The nation’s prison population dropped by 5 percent, or 77,000 people, from 2010 to 2015, according to a study by the New York-based nonprofit research group Vera Institute of Justice.

The reduction is attributed to a number of factors.

“Lawmakers in nearly every state and from across the political spectrum — some prompted by the 2008 recession — have enacted new laws to reduce prison populations and spending, often guided by a now‑large body of research supporting alternative, more effective responses to crime,” the study says.

“In addition to fiscal pressures, the push for reform has been further bolstered by other factors, including low crime rates; shifting public opinion that now favors less incarceration and more rehabilitation; and dissatisfaction with past punitive policies that have failed to moderate persistently high recidivism rates among those sent to prison.”

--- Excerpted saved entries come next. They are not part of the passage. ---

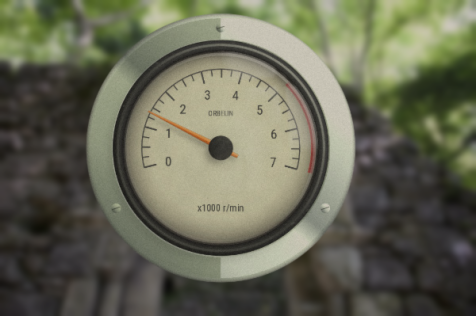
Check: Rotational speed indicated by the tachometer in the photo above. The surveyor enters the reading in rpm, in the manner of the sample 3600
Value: 1375
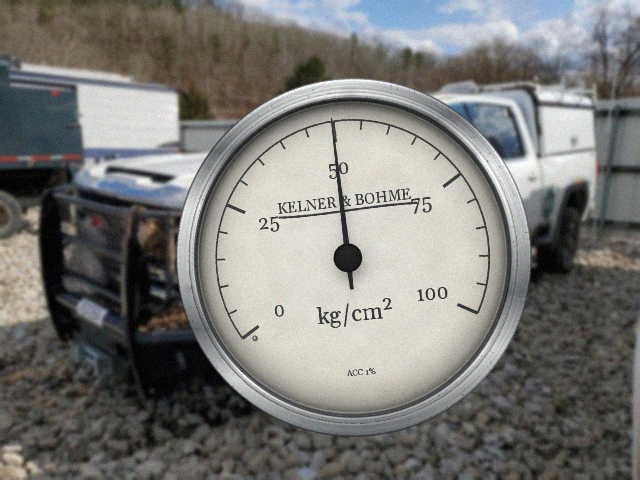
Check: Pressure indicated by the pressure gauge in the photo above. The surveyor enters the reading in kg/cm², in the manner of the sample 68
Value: 50
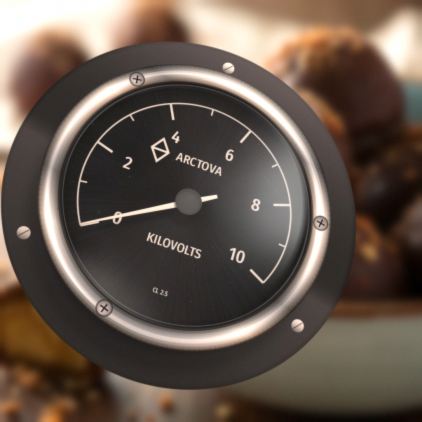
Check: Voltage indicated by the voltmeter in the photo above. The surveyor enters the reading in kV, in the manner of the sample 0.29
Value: 0
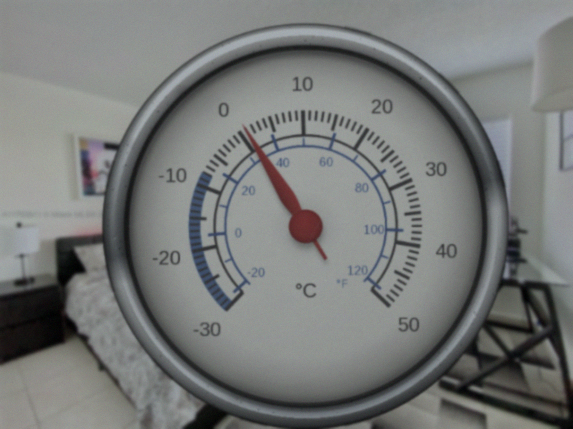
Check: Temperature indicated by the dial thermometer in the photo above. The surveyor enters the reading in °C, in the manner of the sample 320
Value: 1
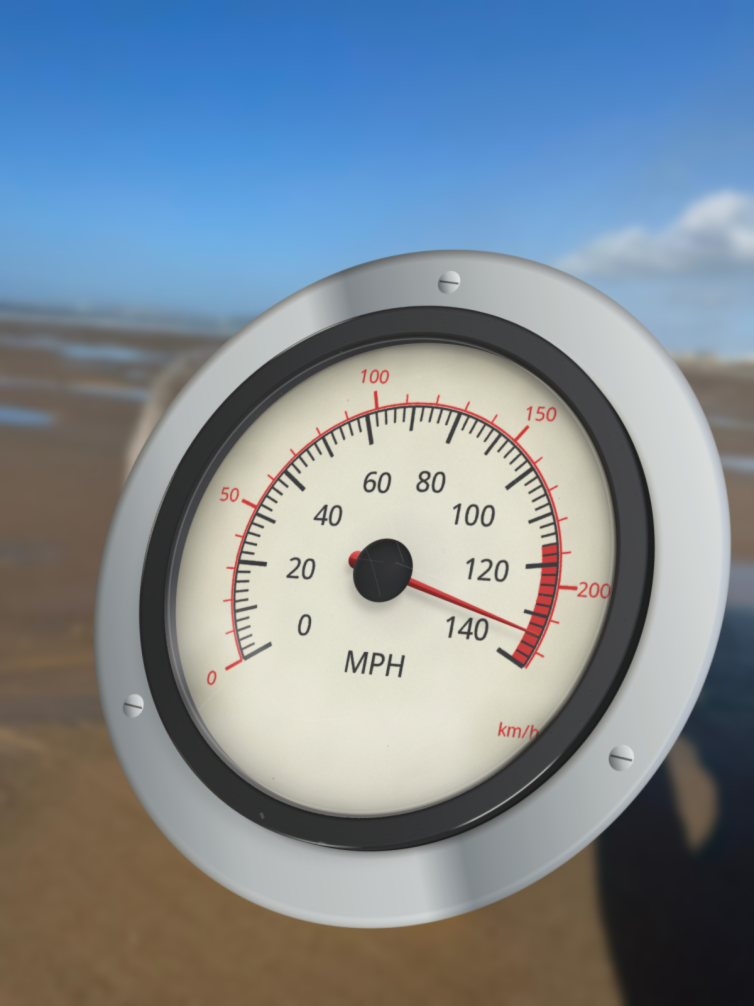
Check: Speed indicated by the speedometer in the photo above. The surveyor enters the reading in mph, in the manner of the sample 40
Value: 134
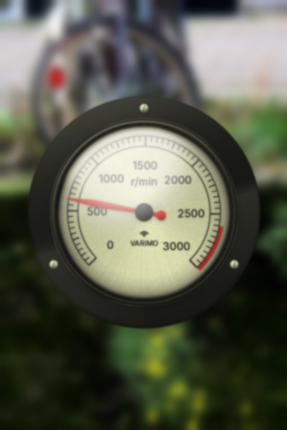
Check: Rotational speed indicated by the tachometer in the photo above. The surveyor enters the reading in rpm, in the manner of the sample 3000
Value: 600
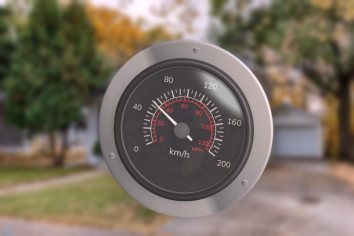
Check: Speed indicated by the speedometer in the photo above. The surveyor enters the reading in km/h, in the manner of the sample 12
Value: 55
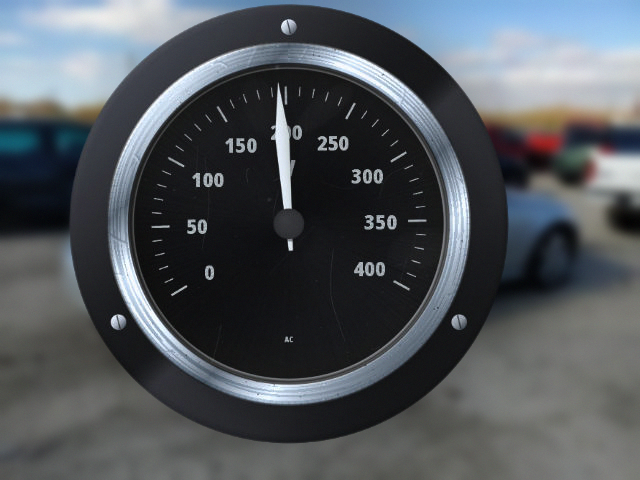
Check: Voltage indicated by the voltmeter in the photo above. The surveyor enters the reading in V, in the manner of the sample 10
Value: 195
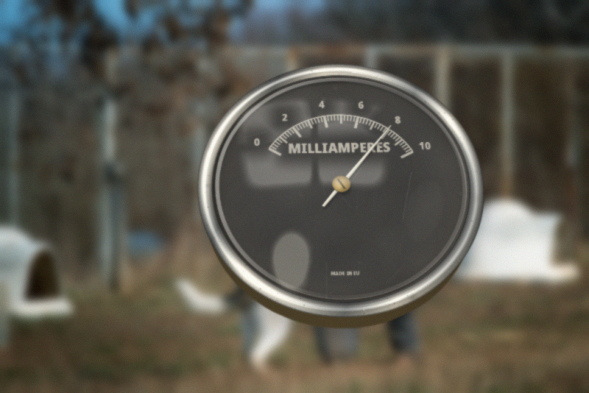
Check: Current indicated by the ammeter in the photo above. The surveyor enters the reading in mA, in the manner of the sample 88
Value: 8
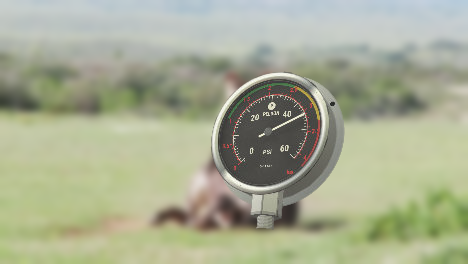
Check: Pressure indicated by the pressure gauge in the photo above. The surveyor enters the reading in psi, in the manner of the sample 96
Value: 45
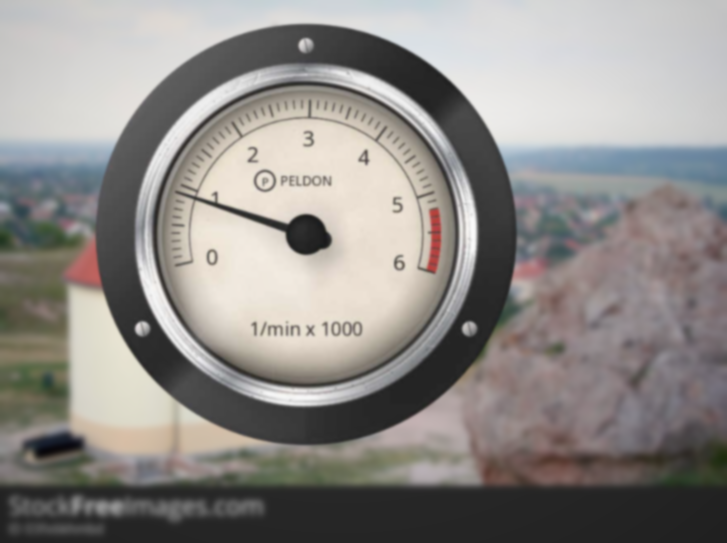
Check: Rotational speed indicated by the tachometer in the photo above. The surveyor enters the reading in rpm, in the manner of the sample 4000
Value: 900
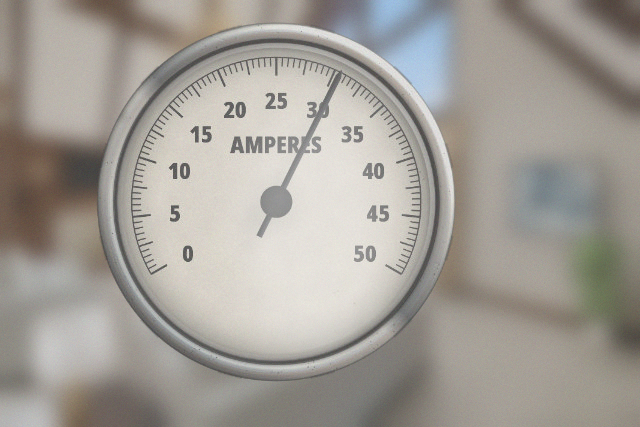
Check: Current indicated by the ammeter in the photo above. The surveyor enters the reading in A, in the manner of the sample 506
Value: 30.5
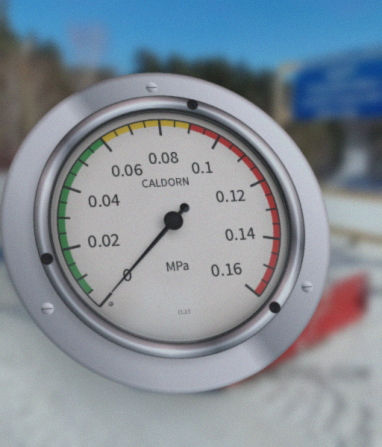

Thirteen states, all in the eastern and southern parts of the country, reduced inmate populations and saw combined cost reductions totaling $1.6 billion.

Seven states, including Washington and Nevada, reduced costs even as their prison populations grew, the study shows.

Idaho was one of 15 states where both the number of prisoners and the related costs grew. The state’s inmate count increased 8 percent to 8,120 inmates in 2015. Costs rose 18 percent, with expenditures topping $180 million that year.

Pat Donaldson, management services chief for the Idaho Department of Correction, attributed the state’s spending increase primarily to IDOC assuming oversight of the Idaho Correctional Center in mid-2014, a prison official told the Statesman on Friday.

In mid-2014, the state took back control of the prison south of Boise after 14 years under the operation of Nashville-based Corrections Corporation of America (now called CoreCivic). CCA has been dogged for years by lawsuits over its oversight of the Idaho prison, paying to settle claims by the state that it falsified staffing records. A lawsuit alleging chronic understaffing led to a group of inmates being attacked by a prison gang ended in February with a jury handing down a mixed verdict.

At $22,182 per year, Idaho’s annual cost per inmate remains among the lowest in the West.

The annual costs per inmate in other western states: $44,021 in Oregon, $37,841 in Washington, and $33,578 in Montana, $22,119 in Utah and $17,851 in Nevada.